In Algeria the “Islamic Salvation
Front” revealed its criminal face throughout the civil war that it initiated by
its own decision. It was defeated by the Army and the State with the support of
the people. The Algerian State, under President Bouteflika, also defeated the
project of establishing in the Western Sahara of a so called Islamic “State”
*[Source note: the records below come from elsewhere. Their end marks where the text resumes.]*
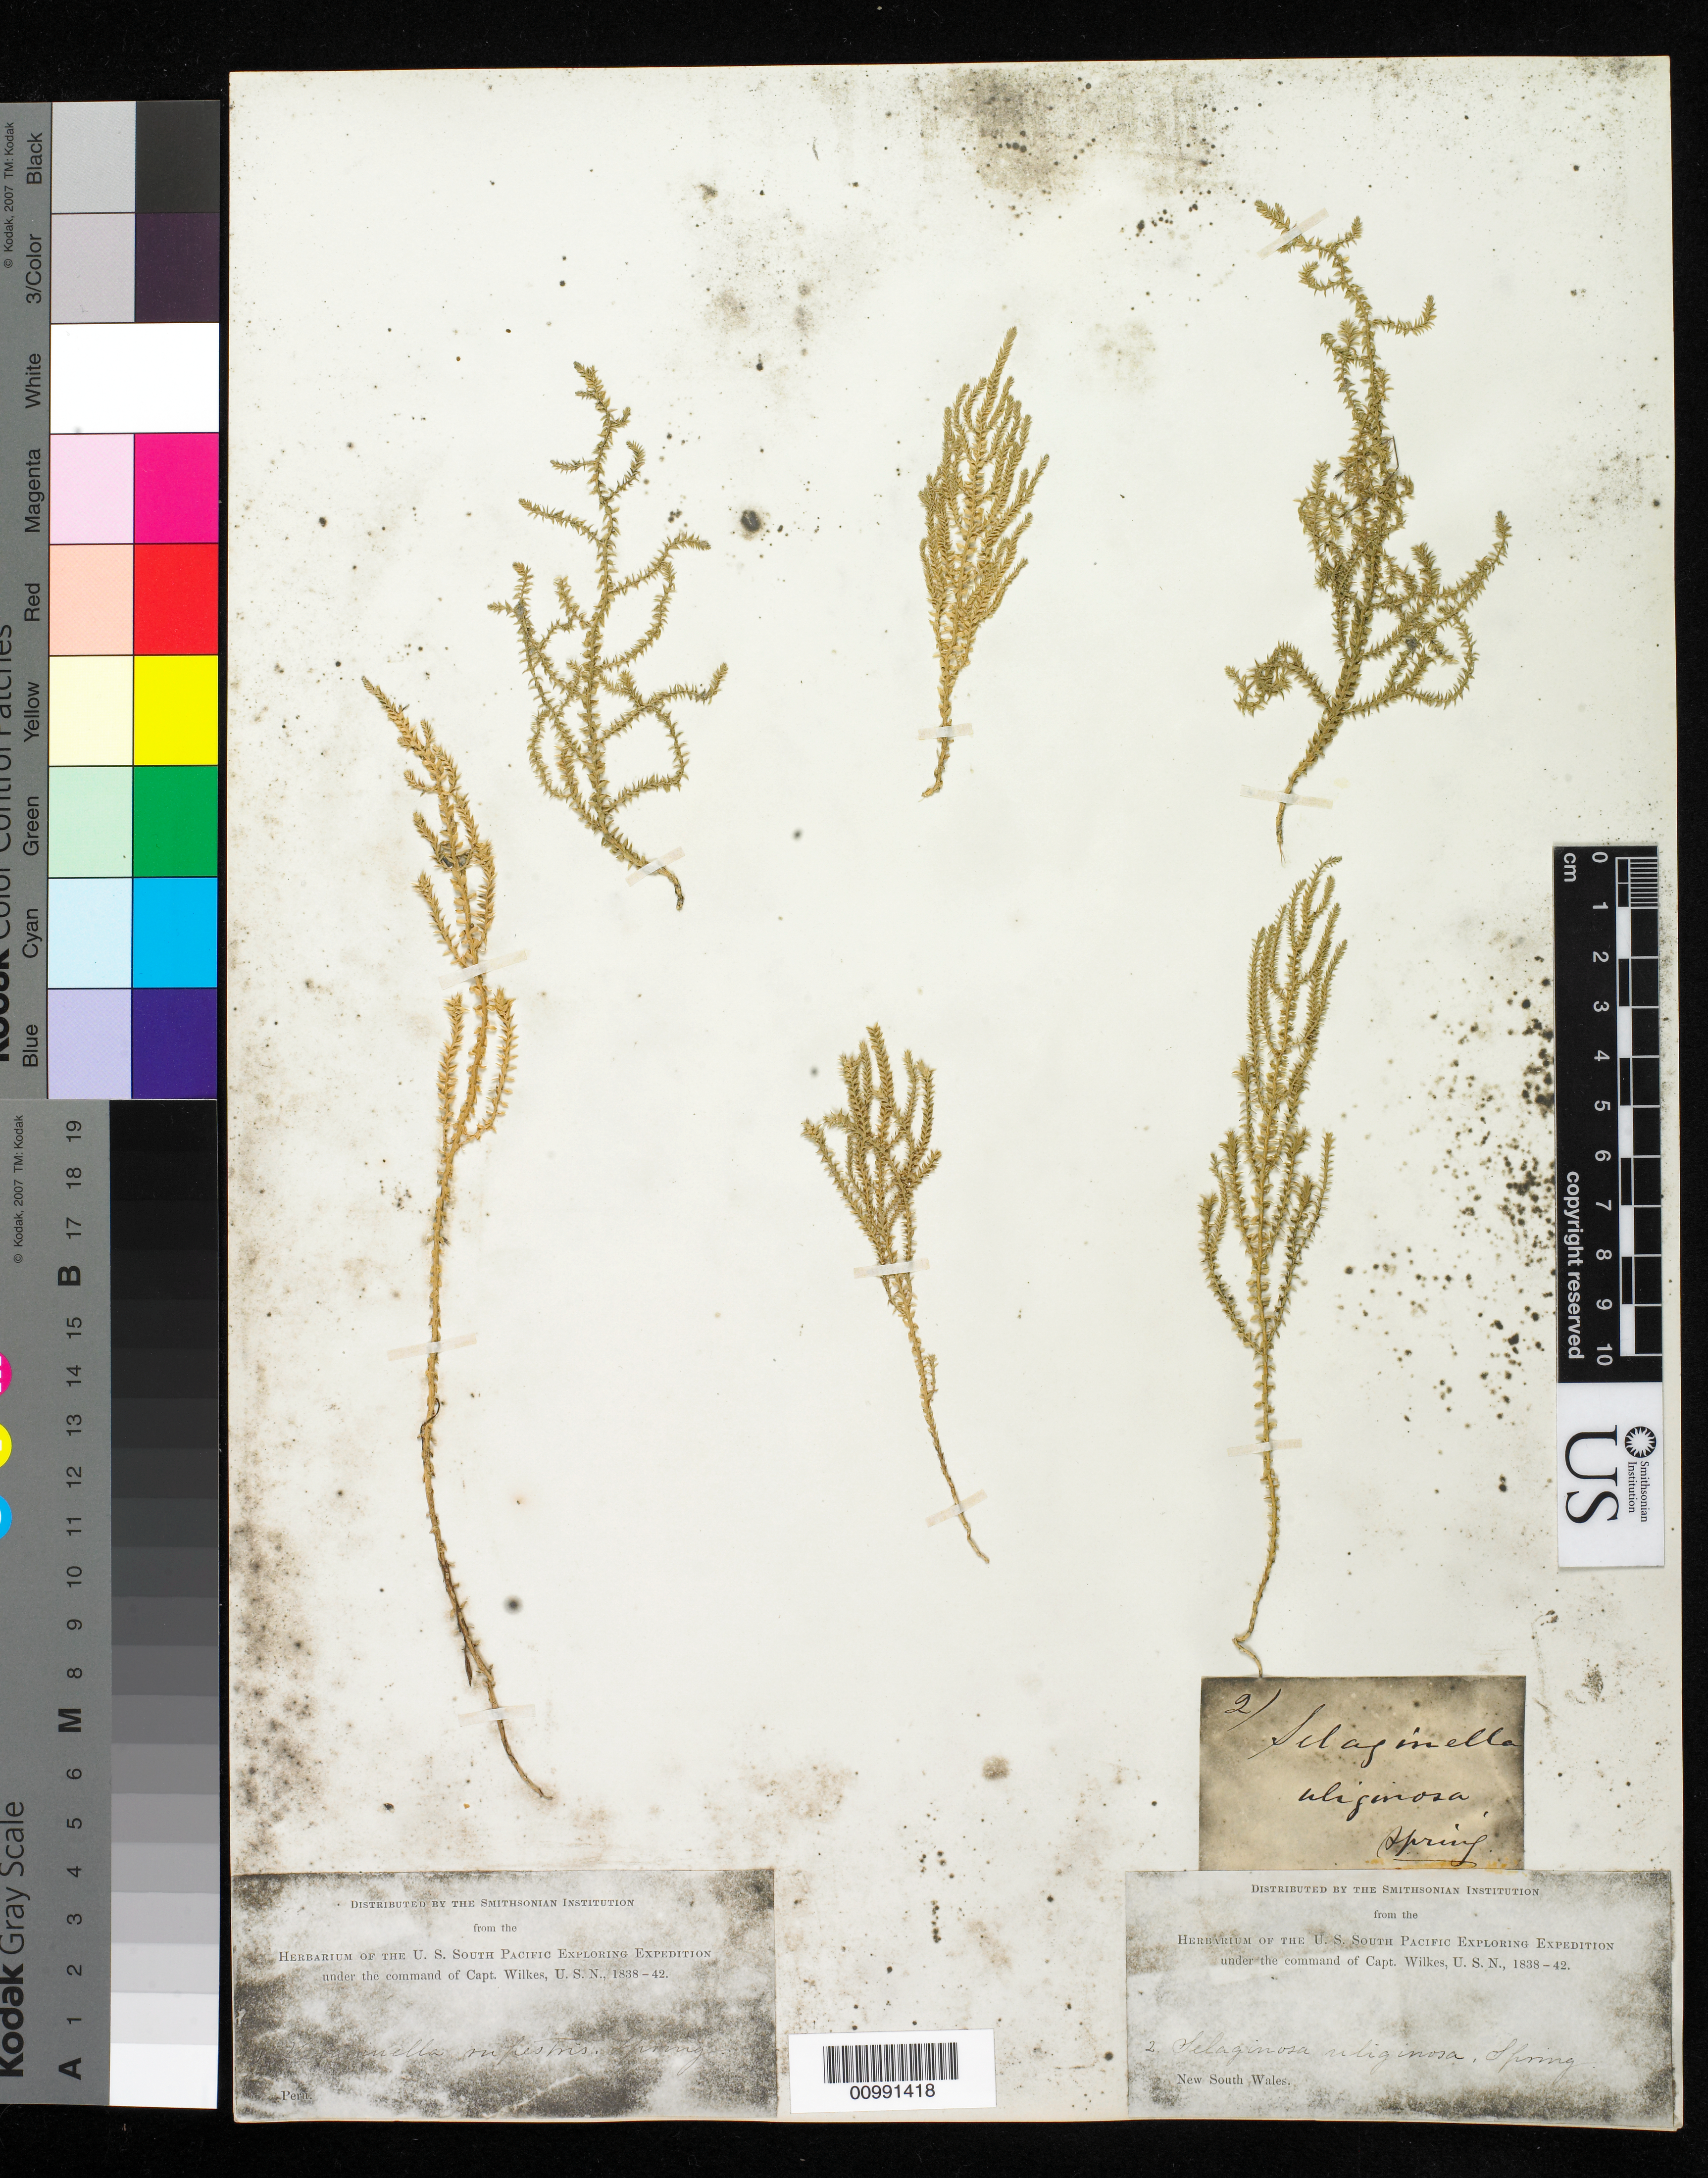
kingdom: Plantae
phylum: Tracheophyta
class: Lycopodiopsida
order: Selaginellales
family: Selaginellaceae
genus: Selaginella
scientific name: Selaginella uliginosa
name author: Spring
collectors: Wilkes Explor. Exped.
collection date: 1838/1842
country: Australia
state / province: New South Wales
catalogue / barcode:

(named “Sahelistan”) at the expense of
Algeria, Mali and Niger. This “emirate”, on the pattern of the Gulf States,
would have monopolised the oil, uranium and other mineral wealth and aligned on
the US pattern of globalisation.
Chadli Benjedid who succeeded to
Boumedienne had proceeded along the same extreme policies as those of Sadat and
Mubarak : unlimited privatisations, personal involvement of top officers in the
plunder of State property, dismantlement of the national control of oil, uncontrolled
opening to transnationals, corruption. The Islamic Front intended to pursue
these policies, but to the exclusive benefit of its “emirs”, just like Morsi
did. But in Algeria after the civil war, with Bouteflika, these policies were
partly corrected with steps taken to restore State control over the economy and
in particular oil, including re-nationalisations, along with concessions to the
democratic and social demands and the rights of the Amazighs far more actual than
elsewhere in the Arab region. Therefore no surprise that Algeria offers signs
of a stronger capacity to resist imperialist global order than many other
countries. The Algerian ruling class is certainly divided and ambiguous; but
national aspiration is still alive among many of its leaders, in contrast with,
for instance, Egypt, Morocco and Jordan, where the local bourgeoisie is
entirely aligned and submitting to global imperialism. For all these reasons
Algeria is a potential enemy that the West intends to destroy, if not through
an Islamic regime (which was defeated), at least through the manipulation of
the legitimate democratic demands, eventually the secession of the Sahara and
the Kabyle region.
The election of Bouteflika is no
surprise. In spite of his age and health a majority supports his plan for the
recovery and certainly rejects a come-back of the Islamists. Moreover his
election gives time to settle the internal conflicts among the ruling classes
and avoid chaos. But the people voted with no enthusiasm; they expect more than
what has been achieved. The future of Algeria remains unsettled. A
consolidation of an independent policy associated with social progress, which
is the condition for its success, implies, as elsewhere in today’s world,
significant advances in the democratisation of the society. Whether this
challenge is understood and taken up by the political forces both supporting
the regime or fighting it remains uncertain.